We need some kind of new order with a nationalized Mr Rogers type system for teaching people the most basic shit all over again. Literally, I am astonished how people missed even the most basic lessons from Saturday morning cartoons, I feel like a huge segment of the population were watching G.I. Joe as kids and routing for Cobra or booing the public service messages at the end.

[–] BarneyPiccolo@lemmy.today 1 points 5 minutes ago

I tried to get in touch with Mr Clark at one point, but he had passed away about 5 years earlier, so I honor him by talking about him now and then. Easily the most influential teacher of my life, the kind of teacher ALL teachers should aspire to be.

[–] AnanasMarko@lemmy.world 4 points 11 hours ago (1 children)

In what way did he teach you critical thinking skills?

[–] BarneyPiccolo@lemmy.today 2 points 2 hours ago* (last edited 8 minutes ago)

In 10th grade English, we had to write a few papers where we had to defend a position, using strictly documented sources. That taught us how to organize our thoughts, and rely on sources, not our own opinions.

In 11th grade, we had Shakespeare 1, in which we read several plays, and discussed them in class from the directors perspective so we had to decide how to best tell the story, and defend our choices. The desks were arranged in a giant circle, so that when you were debating a point, you had to face the person you were debating with. The ultimate lesson was that the objective was to decide on the best idea, not just win the debate with your inferior concept, and that sometimes means leaving your own idea behind, in favor of the better one. We learned that there is no shame in acknowledging an objectively better idea.

12th grade was Shakespeare 2, and more polishing of our skills.

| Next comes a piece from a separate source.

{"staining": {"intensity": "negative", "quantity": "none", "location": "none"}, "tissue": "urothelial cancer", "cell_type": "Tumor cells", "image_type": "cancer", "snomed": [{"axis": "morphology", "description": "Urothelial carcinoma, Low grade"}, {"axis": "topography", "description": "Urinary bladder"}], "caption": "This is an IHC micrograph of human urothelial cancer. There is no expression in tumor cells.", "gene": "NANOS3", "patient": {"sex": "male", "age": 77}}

I thought we were just learning Shakespeare, whom he taught me to love to this day, decades later. It wasn't until years after high school, when I was listening to Rush Limbaugh when he first came on the scene, and wondered why his obvious propaganda wasn't seducing me like it was seducing other listeners. That was when I realized that my Critical Thinking Skills were better than most peoples,' and that all tracked back to Mr. Clark's English classes. He's the one that taught me how to think properly, as I thought I was just enjoying Shakespeare.

Mr. Clark was a flat out fucking genius.